> [What you should do]:
Quote all of the material below line for line, without changing anything, and leave the pictures out of your answer.

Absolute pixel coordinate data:
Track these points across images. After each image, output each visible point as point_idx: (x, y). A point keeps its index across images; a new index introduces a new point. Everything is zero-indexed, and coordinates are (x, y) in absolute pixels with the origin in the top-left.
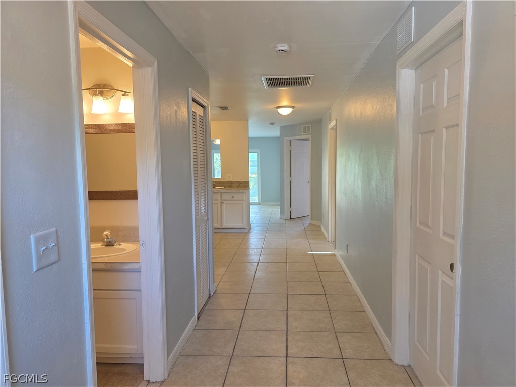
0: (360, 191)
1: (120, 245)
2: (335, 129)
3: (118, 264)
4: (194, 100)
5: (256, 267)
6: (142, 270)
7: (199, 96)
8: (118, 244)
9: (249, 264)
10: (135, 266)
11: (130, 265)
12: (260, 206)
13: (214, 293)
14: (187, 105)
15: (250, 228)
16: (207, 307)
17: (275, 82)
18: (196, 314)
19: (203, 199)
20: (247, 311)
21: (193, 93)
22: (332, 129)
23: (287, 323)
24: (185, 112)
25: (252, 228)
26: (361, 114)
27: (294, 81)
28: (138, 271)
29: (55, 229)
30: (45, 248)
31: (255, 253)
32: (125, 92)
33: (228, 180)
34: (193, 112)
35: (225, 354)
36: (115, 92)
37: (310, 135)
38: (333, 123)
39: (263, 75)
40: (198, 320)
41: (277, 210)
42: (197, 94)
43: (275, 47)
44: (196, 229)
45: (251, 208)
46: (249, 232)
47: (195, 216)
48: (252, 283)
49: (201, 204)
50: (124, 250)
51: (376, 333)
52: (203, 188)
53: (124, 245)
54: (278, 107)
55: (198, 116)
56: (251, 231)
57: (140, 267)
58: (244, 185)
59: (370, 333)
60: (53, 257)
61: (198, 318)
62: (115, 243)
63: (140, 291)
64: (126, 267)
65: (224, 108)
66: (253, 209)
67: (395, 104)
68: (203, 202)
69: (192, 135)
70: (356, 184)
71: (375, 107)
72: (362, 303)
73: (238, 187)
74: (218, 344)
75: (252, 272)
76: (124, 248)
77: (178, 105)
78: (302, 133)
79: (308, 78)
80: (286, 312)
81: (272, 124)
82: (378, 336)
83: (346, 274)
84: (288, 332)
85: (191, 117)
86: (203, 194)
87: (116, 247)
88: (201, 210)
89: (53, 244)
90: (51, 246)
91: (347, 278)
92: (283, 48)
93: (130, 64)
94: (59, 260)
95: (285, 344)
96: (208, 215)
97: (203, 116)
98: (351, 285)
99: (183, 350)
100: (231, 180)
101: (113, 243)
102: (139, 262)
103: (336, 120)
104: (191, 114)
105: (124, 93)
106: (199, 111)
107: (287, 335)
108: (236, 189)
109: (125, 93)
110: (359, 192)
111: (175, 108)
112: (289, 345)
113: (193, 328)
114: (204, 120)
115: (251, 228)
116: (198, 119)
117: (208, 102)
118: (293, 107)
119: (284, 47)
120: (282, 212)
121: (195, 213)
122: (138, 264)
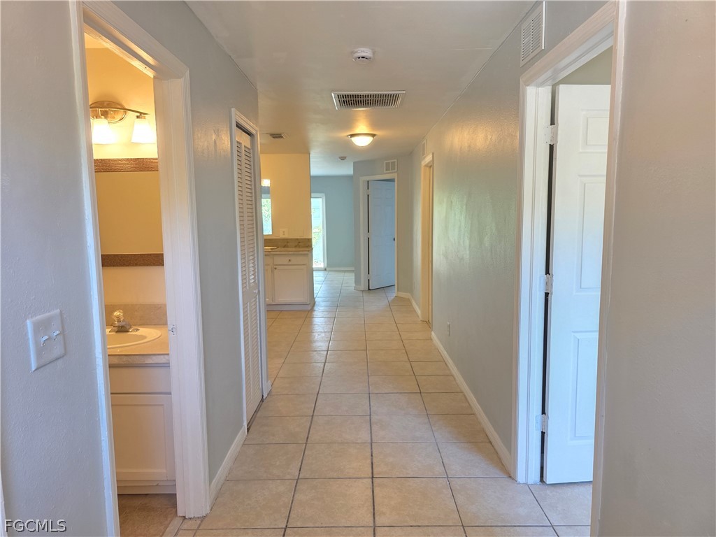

> [Result for this task]:
Track these points across images. After each image, output each visible point as point_idx: (x, y). A point keeps its index across images; a new index introduces a new point. Everything is zero-indexed, and coordinates are (x, y) in absolute pixels with the origin in the top-left.
0: (360, 191)
1: (120, 245)
2: (335, 129)
3: (118, 264)
4: (194, 100)
5: (256, 267)
6: (142, 270)
7: (199, 96)
8: (118, 244)
9: (249, 264)
10: (135, 266)
11: (130, 265)
12: (260, 206)
13: (214, 293)
14: (187, 105)
15: (250, 228)
16: (207, 307)
17: (275, 82)
18: (196, 314)
19: (203, 199)
20: (247, 311)
21: (193, 93)
22: (332, 129)
23: (287, 323)
24: (185, 112)
25: (252, 228)
26: (361, 114)
27: (294, 81)
28: (138, 271)
29: (55, 229)
30: (45, 248)
31: (255, 253)
32: (125, 92)
33: (228, 180)
34: (193, 112)
35: (225, 354)
36: (115, 92)
37: (310, 135)
38: (333, 123)
39: (263, 75)
40: (198, 320)
41: (277, 210)
42: (197, 94)
43: (275, 47)
44: (196, 229)
45: (251, 208)
46: (249, 232)
47: (195, 216)
48: (252, 283)
49: (201, 204)
50: (124, 250)
51: (376, 333)
52: (203, 188)
53: (124, 245)
54: (278, 107)
55: (198, 116)
56: (251, 231)
57: (140, 267)
58: (244, 185)
59: (370, 333)
60: (53, 257)
61: (198, 318)
62: (115, 243)
63: (140, 291)
64: (126, 267)
65: (224, 108)
66: (253, 209)
67: (395, 104)
68: (203, 202)
69: (192, 135)
70: (356, 184)
71: (375, 107)
72: (362, 303)
73: (238, 187)
74: (218, 344)
75: (252, 272)
76: (124, 248)
77: (178, 105)
78: (302, 133)
79: (308, 78)
80: (286, 312)
81: (272, 124)
82: (378, 336)
83: (346, 274)
84: (288, 332)
85: (191, 117)
86: (203, 194)
87: (116, 247)
88: (201, 210)
89: (53, 244)
90: (51, 246)
91: (347, 278)
92: (283, 48)
93: (130, 64)
94: (59, 260)
95: (285, 344)
96: (208, 215)
97: (203, 116)
98: (351, 285)
99: (183, 350)
100: (231, 180)
101: (113, 243)
102: (139, 262)
103: (336, 120)
104: (191, 114)
105: (124, 93)
106: (199, 111)
107: (287, 335)
108: (236, 189)
109: (125, 93)
110: (359, 192)
111: (175, 108)
112: (289, 345)
113: (193, 328)
114: (204, 120)
115: (251, 228)
116: (198, 119)
117: (208, 102)
118: (293, 107)
119: (284, 47)
120: (282, 212)
121: (195, 213)
122: (138, 264)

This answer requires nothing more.